Now let us prove that if $F$ has marginals $f_1,f_2$ then
\begin{align}
I(F) \geq i(f_1)+i(f_2).
\end{align}
By definition, $f_1(v) = \int_{\mathbb{R}^n}F(v,w)dw$, so
\begin{align}
\nabla \log f_1(v) = \frac{\int_{\mathbb{R}^n}\nabla_v F(v,w)dw}{\int_{\mathbb{R}^n}F(v,w)dw}.
\end{align}
Now, by Jensen's inequality
\begin{align}
\left |\int_{\mathbb{R}^n}\nabla_v F(v,w)\;dw\right |^2 & \leq \int_{\mathbb{R}^n}(\nabla_v \log F(v,w)) F(v,w)\;dw \\
& = \left ( \int_{\mathbb{R}^n}|\nabla_v \log F(v,w)|^2 F(v,w)\;dw\right )\int_{\mathbb{R}^n}F(v,w)\;dw
\end{align}
Therefore,
\begin{align}
|\nabla \log f_1(v)|^2 \leq \frac{\int_{\mathbb{R}^n}|\nabla_v \log F(v,w)|^2F(v,w)\;dw}{\int_{\mathbb{R}^n}F(v,w)dw} = \frac{1}{f_1(v)}\int_{\mathbb{R}^n}|\nabla_v \log F(v,w)|^2F(v,w)\;dw
\end{align}
Multipying both sides by $f_1(v)$ and integrating in $v$ we have
\begin{align}
i(f_1) = \int |\nabla \log f_1(v)|^2f_1(v)\;dv \leq \int_{\mathbb{R}^n}\int_{\mathbb{R}^n}|\nabla_v \log F(v,w)|^2F(v,w)dw
\end{align}
The same argument repeated now for the second marginal yields the respective bound for $i(f_2)$ but now involving the derivative with respect to $w$,
\begin{align}
i(f_2) \leq \int_{\mathbb{R}^n}\int_{\mathbb{R}^n}|\nabla_w \log F(v,w)|^2F(v,w)dw
\end{align}
Adding these two inequalities we have $i(f_1)+i(f_2) \leq I(F)$ as we wanted.
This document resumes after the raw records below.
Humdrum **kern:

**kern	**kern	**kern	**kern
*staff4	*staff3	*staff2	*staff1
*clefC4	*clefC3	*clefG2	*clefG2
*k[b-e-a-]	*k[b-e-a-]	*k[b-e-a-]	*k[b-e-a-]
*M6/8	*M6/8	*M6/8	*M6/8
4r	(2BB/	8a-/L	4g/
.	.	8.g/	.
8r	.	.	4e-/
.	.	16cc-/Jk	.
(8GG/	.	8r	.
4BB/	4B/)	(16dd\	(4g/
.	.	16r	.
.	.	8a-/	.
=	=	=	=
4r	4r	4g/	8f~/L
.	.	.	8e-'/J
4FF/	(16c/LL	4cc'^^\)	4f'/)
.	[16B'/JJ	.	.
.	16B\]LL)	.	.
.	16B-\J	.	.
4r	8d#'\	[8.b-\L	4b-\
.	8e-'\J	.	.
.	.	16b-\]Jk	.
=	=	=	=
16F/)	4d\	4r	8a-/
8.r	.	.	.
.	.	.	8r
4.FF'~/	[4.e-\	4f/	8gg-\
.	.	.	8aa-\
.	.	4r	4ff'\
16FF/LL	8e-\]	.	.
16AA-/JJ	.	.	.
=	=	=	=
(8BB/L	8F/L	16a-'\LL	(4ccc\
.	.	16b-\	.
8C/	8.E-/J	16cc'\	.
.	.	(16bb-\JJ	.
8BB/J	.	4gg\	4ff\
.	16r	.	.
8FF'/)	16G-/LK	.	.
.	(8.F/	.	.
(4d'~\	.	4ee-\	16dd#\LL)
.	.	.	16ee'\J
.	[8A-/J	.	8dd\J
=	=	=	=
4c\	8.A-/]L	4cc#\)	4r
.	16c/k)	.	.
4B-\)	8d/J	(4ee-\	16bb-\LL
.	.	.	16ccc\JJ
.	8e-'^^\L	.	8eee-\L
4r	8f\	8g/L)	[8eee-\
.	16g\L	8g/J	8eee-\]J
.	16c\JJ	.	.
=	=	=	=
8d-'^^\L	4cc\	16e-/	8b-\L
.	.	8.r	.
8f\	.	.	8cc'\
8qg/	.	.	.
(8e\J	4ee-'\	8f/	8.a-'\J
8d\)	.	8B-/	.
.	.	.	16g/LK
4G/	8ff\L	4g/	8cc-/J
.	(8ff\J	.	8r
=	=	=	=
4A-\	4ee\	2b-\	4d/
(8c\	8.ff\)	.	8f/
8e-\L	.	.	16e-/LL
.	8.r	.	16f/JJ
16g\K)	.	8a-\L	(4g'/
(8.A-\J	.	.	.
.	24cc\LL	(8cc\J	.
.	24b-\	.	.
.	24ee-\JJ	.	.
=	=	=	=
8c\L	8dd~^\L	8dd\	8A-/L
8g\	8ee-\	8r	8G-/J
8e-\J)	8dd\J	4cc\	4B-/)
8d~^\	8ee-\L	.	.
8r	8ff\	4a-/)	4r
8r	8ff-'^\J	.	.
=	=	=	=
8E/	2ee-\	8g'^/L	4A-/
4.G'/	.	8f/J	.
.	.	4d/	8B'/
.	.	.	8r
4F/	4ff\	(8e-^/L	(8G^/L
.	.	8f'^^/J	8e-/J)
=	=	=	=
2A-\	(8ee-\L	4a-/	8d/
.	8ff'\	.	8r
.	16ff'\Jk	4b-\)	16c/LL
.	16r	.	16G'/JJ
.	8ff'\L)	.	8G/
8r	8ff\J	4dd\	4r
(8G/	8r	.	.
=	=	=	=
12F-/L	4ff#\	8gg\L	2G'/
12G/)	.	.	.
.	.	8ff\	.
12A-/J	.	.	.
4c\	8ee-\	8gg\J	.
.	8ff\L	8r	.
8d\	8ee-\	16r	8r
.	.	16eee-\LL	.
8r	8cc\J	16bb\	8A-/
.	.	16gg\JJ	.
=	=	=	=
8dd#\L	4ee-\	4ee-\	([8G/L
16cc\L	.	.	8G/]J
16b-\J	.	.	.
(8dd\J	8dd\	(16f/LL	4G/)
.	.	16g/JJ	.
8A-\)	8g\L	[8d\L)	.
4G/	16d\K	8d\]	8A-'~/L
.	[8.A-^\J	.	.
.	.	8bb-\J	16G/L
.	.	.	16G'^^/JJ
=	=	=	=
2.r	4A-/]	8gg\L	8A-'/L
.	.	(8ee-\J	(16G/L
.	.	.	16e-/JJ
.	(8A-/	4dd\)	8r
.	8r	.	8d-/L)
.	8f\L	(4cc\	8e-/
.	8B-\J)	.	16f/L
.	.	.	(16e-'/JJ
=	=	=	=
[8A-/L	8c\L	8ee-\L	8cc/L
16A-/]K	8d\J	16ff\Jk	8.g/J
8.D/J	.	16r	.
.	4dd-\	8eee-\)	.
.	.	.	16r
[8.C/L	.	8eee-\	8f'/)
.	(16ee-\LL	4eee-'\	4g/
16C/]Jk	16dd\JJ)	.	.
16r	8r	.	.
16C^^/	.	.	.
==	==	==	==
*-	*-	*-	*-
Corollary. \begin{align} 2\frac{d}{dt}_{\mid t=t_0}i(f(t)) = \frac{d}{dt}_{\mid t=0} I(F(t)) \end{align}
This Corollary is a significant reduction of the problem of computing the rate of change for $i(f)$: the expression on the left involves a nonlinear and nonlocal evolution equation, while the expression on the right involves a linear and local (weakly) parabolic equation. The trade off (if it can be even called that) is that the equation on the right is set in double the number of state variables.
Now then, we focus on showing the Fisher information is decreasing for the lifted equation for all the $\alpha(r)$’s of interest.
Theorem III. Suppose that \begin{align} \Lambda(\alpha) := \left ( \sup \frac{|r\alpha'(r)|}{2\alpha(r)}\right )^2 \leq \frac{11}{2} \end{align} Then for any solution of the lifted equation we have \begin{align} \frac{d}{dt}I(F(t)) \leq 0 \end{align} In particular, this will be the case if $\gamma(r) = cr^\gamma$ for $\gamma \in [-3,1]$.